### SET EXERCISE
Please output every line of the material as it stands, without the pictures.

### AVAILABLE DATA
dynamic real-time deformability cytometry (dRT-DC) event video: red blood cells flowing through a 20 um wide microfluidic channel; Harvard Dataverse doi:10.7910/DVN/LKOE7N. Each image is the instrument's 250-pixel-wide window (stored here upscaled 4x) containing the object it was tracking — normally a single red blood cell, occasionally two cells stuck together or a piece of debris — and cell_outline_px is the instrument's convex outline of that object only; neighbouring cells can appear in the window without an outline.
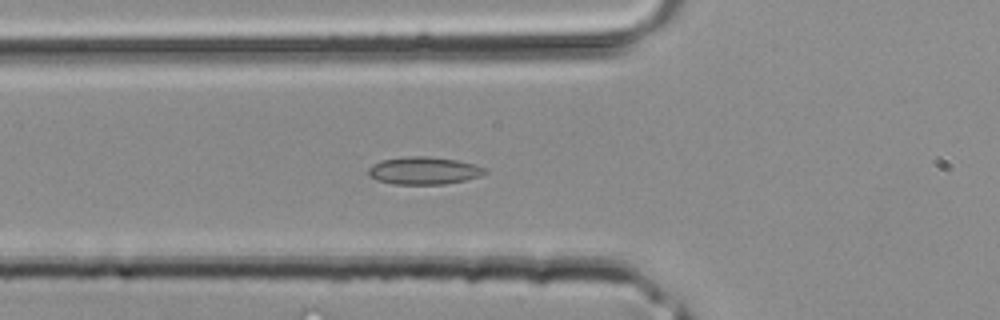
{"species": "common noctule bat (a hibernating species)", "species_latin": "Nyctalus noctula", "temperature_condition": "room temperature", "stored_images_in_passage": 27, "camera_frame_rate_fps": 3000, "um_per_image_px": 0.085, "animal": {"sex": "male", "body_mass_g": 20.4}, "frame": {"image": 1, "passage_image": 2, "time_ms": 0.333, "image_size_px": [1000, 320], "cell_outline_px": [[488, 172], [480, 176], [464, 180], [444, 184], [392, 184], [376, 180], [368, 176], [368, 168], [372, 164], [380, 160], [408, 156], [424, 156], [456, 160], [476, 164], [488, 168]], "centroid_in_image_um": [36.02, 14.5], "position_along_channel_um": 89.8, "area_um2": 18.9}}
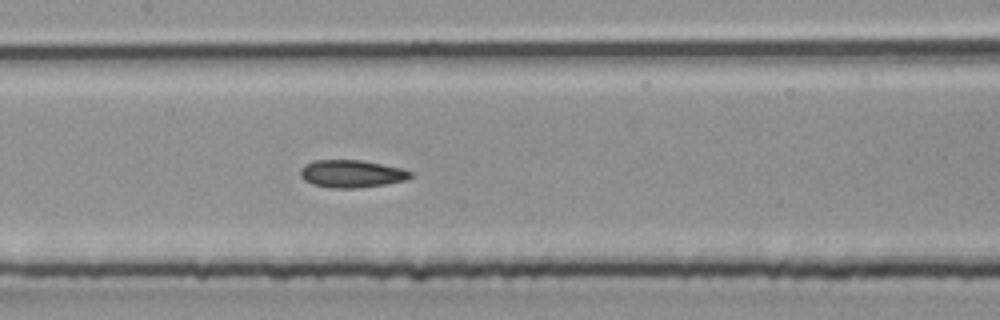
{"frame": {"image": 2, "passage_image": 7, "time_ms": 2.0, "image_size_px": [1000, 320], "cell_outline_px": [[416, 176], [404, 180], [384, 184], [356, 188], [328, 188], [312, 184], [304, 180], [300, 176], [300, 168], [304, 164], [312, 160], [364, 160], [400, 168], [412, 172]], "centroid_in_image_um": [29.85, 14.76], "position_along_channel_um": 177.5, "area_um2": 17.86}}
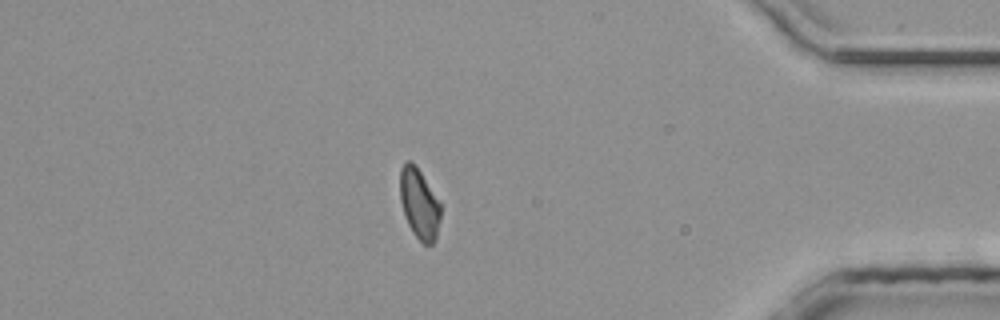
{"frame": {"image": 3, "passage_image": 22, "time_ms": 7.0, "image_size_px": [1000, 320], "cell_outline_px": [[440, 220], [436, 240], [432, 244], [424, 244], [412, 232], [408, 224], [400, 200], [400, 168], [408, 160], [416, 164], [440, 200]], "centroid_in_image_um": [35.65, 17.29], "position_along_channel_um": 399.5, "area_um2": 16.82}}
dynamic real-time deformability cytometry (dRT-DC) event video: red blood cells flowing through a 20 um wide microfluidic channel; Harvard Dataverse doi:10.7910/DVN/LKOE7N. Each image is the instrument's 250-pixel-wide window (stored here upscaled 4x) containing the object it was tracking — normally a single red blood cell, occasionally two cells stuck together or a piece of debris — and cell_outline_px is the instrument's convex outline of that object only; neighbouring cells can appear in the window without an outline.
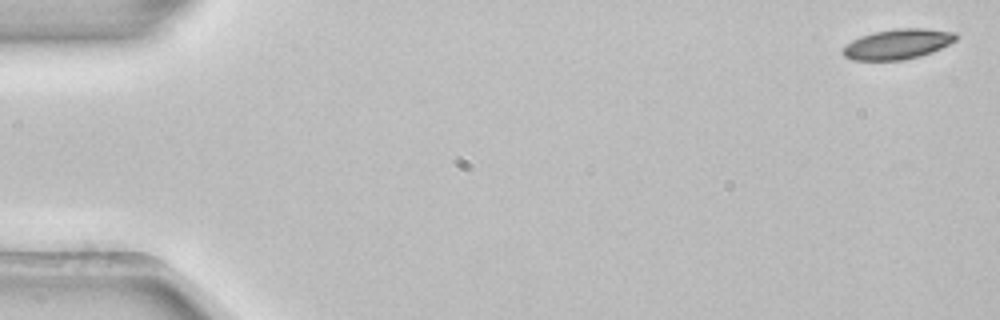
{"species": "common noctule bat (a hibernating species)", "species_latin": "Nyctalus noctula", "temperature_condition": "room temperature", "stored_images_in_passage": 7, "camera_frame_rate_fps": 3000, "um_per_image_px": 0.085, "animal": {"sex": "female", "body_mass_g": 22.7, "forearm_length_mm": 54.2}, "frame": {"image": 1, "passage_image": 1, "time_ms": 0.0, "image_size_px": [1000, 320], "cell_outline_px": [[960, 36], [956, 40], [932, 52], [920, 56], [904, 60], [852, 60], [844, 56], [840, 52], [840, 48], [844, 44], [860, 36], [872, 32], [896, 28], [924, 28], [956, 32]], "centroid_in_image_um": [76.26, 3.74], "position_along_channel_um": 8.7, "area_um2": 20.23}}
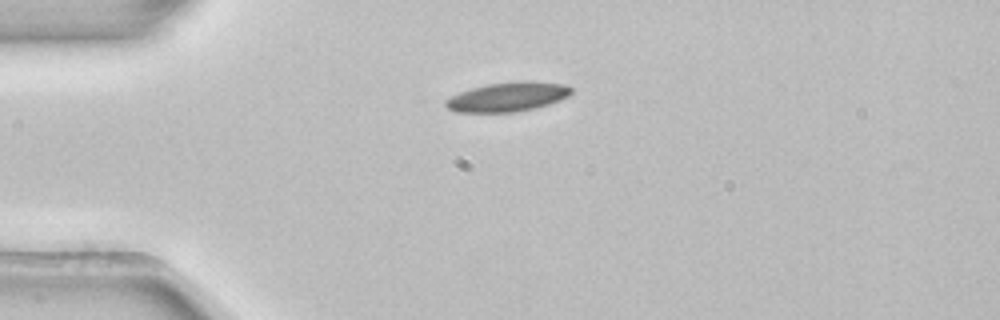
{"frame": {"image": 2, "passage_image": 4, "time_ms": 1.0, "image_size_px": [1000, 320], "cell_outline_px": [[572, 92], [568, 96], [560, 100], [536, 108], [516, 112], [456, 112], [448, 108], [444, 104], [444, 100], [460, 92], [472, 88], [488, 84], [520, 80], [532, 80], [564, 84], [572, 88]], "centroid_in_image_um": [43.18, 8.22], "position_along_channel_um": 41.8, "area_um2": 21.62}}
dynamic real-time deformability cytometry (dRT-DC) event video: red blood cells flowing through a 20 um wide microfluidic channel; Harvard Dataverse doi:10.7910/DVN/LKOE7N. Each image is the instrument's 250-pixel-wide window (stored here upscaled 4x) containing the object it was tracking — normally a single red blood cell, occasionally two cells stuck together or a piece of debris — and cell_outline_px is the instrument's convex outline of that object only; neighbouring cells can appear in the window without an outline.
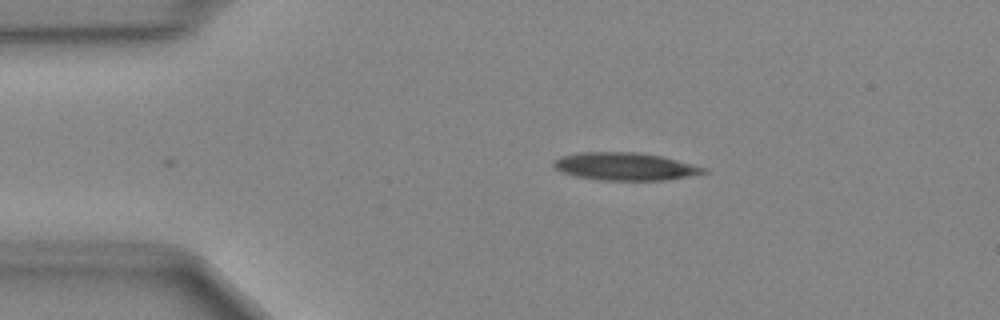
{"species": "Egyptian fruit bat (a non-hibernating species)", "species_latin": "Rousettus aegyptiacus", "temperature_condition": "cold", "stored_images_in_passage": 29, "camera_frame_rate_fps": 3000, "um_per_image_px": 0.085, "animal": {"sex": "female"}, "frame": {"image": 1, "passage_image": 1, "time_ms": 0.0, "image_size_px": [1000, 320], "cell_outline_px": [[708, 172], [668, 180], [600, 180], [576, 176], [560, 172], [552, 164], [552, 160], [560, 156], [580, 152], [640, 152], [664, 156], [708, 168]], "centroid_in_image_um": [53.13, 14.14], "position_along_channel_um": 31.9, "area_um2": 24.51}}
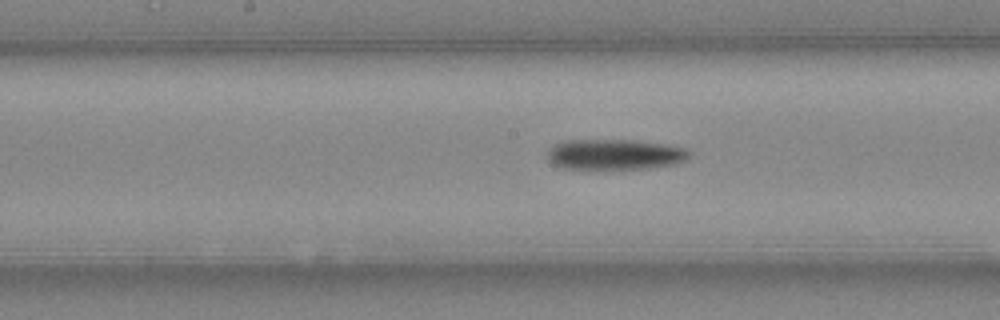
{"frame": {"image": 2, "passage_image": 16, "time_ms": 5.0, "image_size_px": [1000, 320], "cell_outline_px": [[692, 152], [684, 160], [676, 164], [648, 168], [564, 168], [556, 164], [548, 156], [548, 152], [556, 144], [564, 140], [640, 140], [688, 148]], "centroid_in_image_um": [52.35, 13.1], "position_along_channel_um": 195.8, "area_um2": 24.85}}
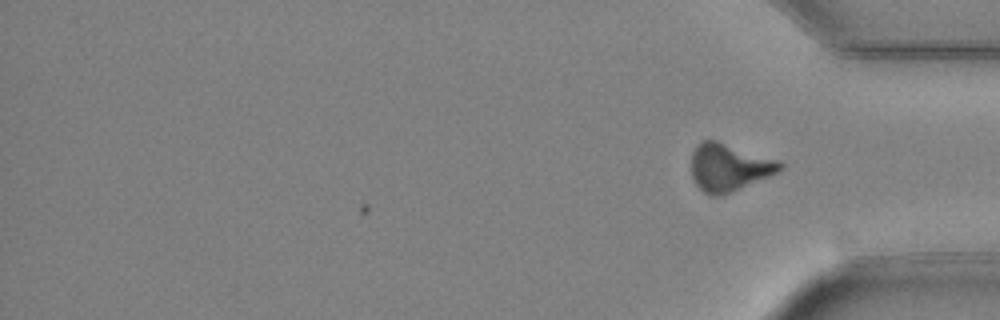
{"frame": {"image": 3, "passage_image": 29, "time_ms": 9.333, "image_size_px": [1000, 320], "cell_outline_px": [[784, 168], [780, 172], [720, 196], [712, 196], [704, 192], [696, 184], [692, 176], [692, 152], [696, 144], [700, 140], [716, 140], [780, 160], [784, 164]], "centroid_in_image_um": [61.98, 14.2], "position_along_channel_um": 373.2, "area_um2": 24.68}}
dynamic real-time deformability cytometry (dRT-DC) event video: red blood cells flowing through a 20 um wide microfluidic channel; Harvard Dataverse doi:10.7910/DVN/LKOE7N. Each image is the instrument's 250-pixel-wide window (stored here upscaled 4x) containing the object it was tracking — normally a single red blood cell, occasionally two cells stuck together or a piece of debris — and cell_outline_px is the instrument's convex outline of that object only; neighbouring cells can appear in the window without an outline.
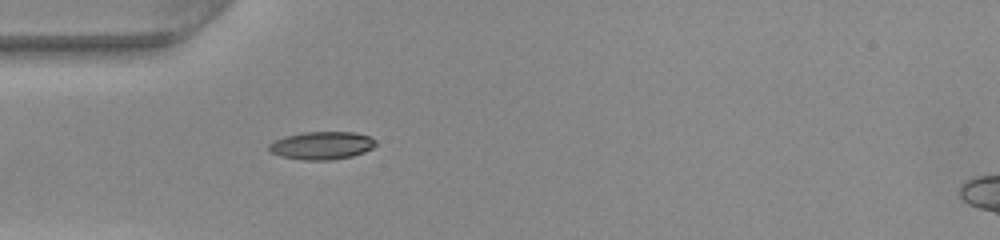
{"species": "common noctule bat (a hibernating species)", "species_latin": "Nyctalus noctula", "temperature_condition": "warm", "stored_images_in_passage": 36, "camera_frame_rate_fps": 3000, "um_per_image_px": 0.085, "animal": {"sex": "female", "body_mass_g": 22.0, "forearm_length_mm": 56.7}, "frame": {"image": 1, "passage_image": 1, "time_ms": 0.0, "image_size_px": [1000, 240], "cell_outline_px": [[376, 144], [372, 148], [364, 152], [352, 156], [332, 160], [304, 160], [280, 156], [268, 152], [268, 144], [284, 136], [304, 132], [352, 132], [368, 136], [376, 140]], "centroid_in_image_um": [27.32, 12.37], "position_along_channel_um": 57.7, "area_um2": 17.4}}
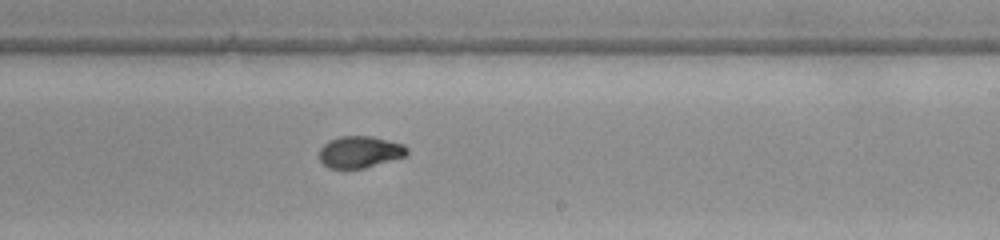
{"frame": {"image": 2, "passage_image": 16, "time_ms": 5.0, "image_size_px": [1000, 240], "cell_outline_px": [[408, 152], [404, 156], [364, 168], [328, 168], [320, 160], [320, 148], [328, 140], [340, 136], [372, 136], [404, 144], [408, 148]], "centroid_in_image_um": [30.58, 12.9], "position_along_channel_um": 258.4, "area_um2": 16.13}}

### RESPONSE BELOW
dynamic real-time deformability cytometry (dRT-DC) event video: red blood cells flowing through a 20 um wide microfluidic channel; Harvard Dataverse doi:10.7910/DVN/LKOE7N. Each image is the instrument's 250-pixel-wide window (stored here upscaled 4x) containing the object it was tracking — normally a single red blood cell, occasionally two cells stuck together or a piece of debris — and cell_outline_px is the instrument's convex outline of that object only; neighbouring cells can appear in the window without an outline.
{"species": "common noctule bat (a hibernating species)", "species_latin": "Nyctalus noctula", "temperature_condition": "room temperature", "stored_images_in_passage": 27, "camera_frame_rate_fps": 3000, "um_per_image_px": 0.085, "animal": {"sex": "male", "body_mass_g": 20.4}, "frame": {"image": 1, "passage_image": 2, "time_ms": 0.333, "image_size_px": [1000, 320], "cell_outline_px": [[488, 172], [480, 176], [464, 180], [444, 184], [392, 184], [376, 180], [368, 176], [368, 168], [372, 164], [380, 160], [408, 156], [424, 156], [456, 160], [476, 164], [488, 168]], "centroid_in_image_um": [36.02, 14.5], "position_along_channel_um": 89.8, "area_um2": 18.9}}
{"frame": {"image": 2, "passage_image": 7, "time_ms": 2.0, "image_size_px": [1000, 320], "cell_outline_px": [[416, 176], [404, 180], [384, 184], [356, 188], [328, 188], [312, 184], [304, 180], [300, 176], [300, 168], [304, 164], [312, 160], [364, 160], [400, 168], [412, 172]], "centroid_in_image_um": [29.85, 14.76], "position_along_channel_um": 177.5, "area_um2": 17.86}}
{"frame": {"image": 3, "passage_image": 22, "time_ms": 7.0, "image_size_px": [1000, 320], "cell_outline_px": [[440, 220], [436, 240], [432, 244], [424, 244], [412, 232], [408, 224], [400, 200], [400, 168], [408, 160], [416, 164], [440, 200]], "centroid_in_image_um": [35.65, 17.29], "position_along_channel_um": 399.5, "area_um2": 16.82}}
dynamic real-time deformability cytometry (dRT-DC) event video: red blood cells flowing through a 20 um wide microfluidic channel; Harvard Dataverse doi:10.7910/DVN/LKOE7N. Each image is the instrument's 250-pixel-wide window (stored here upscaled 4x) containing the object it was tracking — normally a single red blood cell, occasionally two cells stuck together or a piece of debris — and cell_outline_px is the instrument's convex outline of that object only; neighbouring cells can appear in the window without an outline.
{"species": "common noctule bat (a hibernating species)", "species_latin": "Nyctalus noctula", "temperature_condition": "room temperature", "stored_images_in_passage": 7, "camera_frame_rate_fps": 3000, "um_per_image_px": 0.085, "animal": {"sex": "female", "body_mass_g": 22.7, "forearm_length_mm": 54.2}, "frame": {"image": 1, "passage_image": 1, "time_ms": 0.0, "image_size_px": [1000, 320], "cell_outline_px": [[960, 36], [956, 40], [932, 52], [920, 56], [904, 60], [852, 60], [844, 56], [840, 52], [840, 48], [844, 44], [860, 36], [872, 32], [896, 28], [924, 28], [956, 32]], "centroid_in_image_um": [76.26, 3.74], "position_along_channel_um": 8.7, "area_um2": 20.23}}
{"frame": {"image": 2, "passage_image": 4, "time_ms": 1.0, "image_size_px": [1000, 320], "cell_outline_px": [[572, 92], [568, 96], [560, 100], [536, 108], [516, 112], [456, 112], [448, 108], [444, 104], [444, 100], [460, 92], [472, 88], [488, 84], [520, 80], [532, 80], [564, 84], [572, 88]], "centroid_in_image_um": [43.18, 8.22], "position_along_channel_um": 41.8, "area_um2": 21.62}}
dynamic real-time deformability cytometry (dRT-DC) event video: red blood cells flowing through a 20 um wide microfluidic channel; Harvard Dataverse doi:10.7910/DVN/LKOE7N. Each image is the instrument's 250-pixel-wide window (stored here upscaled 4x) containing the object it was tracking — normally a single red blood cell, occasionally two cells stuck together or a piece of debris — and cell_outline_px is the instrument's convex outline of that object only; neighbouring cells can appear in the window without an outline.
{"species": "Egyptian fruit bat (a non-hibernating species)", "species_latin": "Rousettus aegyptiacus", "temperature_condition": "cold", "stored_images_in_passage": 29, "camera_frame_rate_fps": 3000, "um_per_image_px": 0.085, "animal": {"sex": "female"}, "frame": {"image": 1, "passage_image": 1, "time_ms": 0.0, "image_size_px": [1000, 320], "cell_outline_px": [[708, 172], [668, 180], [600, 180], [576, 176], [560, 172], [552, 164], [552, 160], [560, 156], [580, 152], [640, 152], [664, 156], [708, 168]], "centroid_in_image_um": [53.13, 14.14], "position_along_channel_um": 31.9, "area_um2": 24.51}}
{"frame": {"image": 2, "passage_image": 16, "time_ms": 5.0, "image_size_px": [1000, 320], "cell_outline_px": [[692, 152], [684, 160], [676, 164], [648, 168], [564, 168], [556, 164], [548, 156], [548, 152], [556, 144], [564, 140], [640, 140], [688, 148]], "centroid_in_image_um": [52.35, 13.1], "position_along_channel_um": 195.8, "area_um2": 24.85}}
{"frame": {"image": 3, "passage_image": 29, "time_ms": 9.333, "image_size_px": [1000, 320], "cell_outline_px": [[784, 168], [780, 172], [720, 196], [712, 196], [704, 192], [696, 184], [692, 176], [692, 152], [696, 144], [700, 140], [716, 140], [780, 160], [784, 164]], "centroid_in_image_um": [61.98, 14.2], "position_along_channel_um": 373.2, "area_um2": 24.68}}
dynamic real-time deformability cytometry (dRT-DC) event video: red blood cells flowing through a 20 um wide microfluidic channel; Harvard Dataverse doi:10.7910/DVN/LKOE7N. Each image is the instrument's 250-pixel-wide window (stored here upscaled 4x) containing the object it was tracking — normally a single red blood cell, occasionally two cells stuck together or a piece of debris — and cell_outline_px is the instrument's convex outline of that object only; neighbouring cells can appear in the window without an outline.
{"species": "common noctule bat (a hibernating species)", "species_latin": "Nyctalus noctula", "temperature_condition": "warm", "stored_images_in_passage": 36, "camera_frame_rate_fps": 3000, "um_per_image_px": 0.085, "animal": {"sex": "female", "body_mass_g": 22.0, "forearm_length_mm": 56.7}, "frame": {"image": 1, "passage_image": 1, "time_ms": 0.0, "image_size_px": [1000, 240], "cell_outline_px": [[376, 144], [372, 148], [364, 152], [352, 156], [332, 160], [304, 160], [280, 156], [268, 152], [268, 144], [284, 136], [304, 132], [352, 132], [368, 136], [376, 140]], "centroid_in_image_um": [27.32, 12.37], "position_along_channel_um": 57.7, "area_um2": 17.4}}
{"frame": {"image": 2, "passage_image": 16, "time_ms": 5.0, "image_size_px": [1000, 240], "cell_outline_px": [[408, 152], [404, 156], [364, 168], [328, 168], [320, 160], [320, 148], [328, 140], [340, 136], [372, 136], [404, 144], [408, 148]], "centroid_in_image_um": [30.58, 12.9], "position_along_channel_um": 258.4, "area_um2": 16.13}}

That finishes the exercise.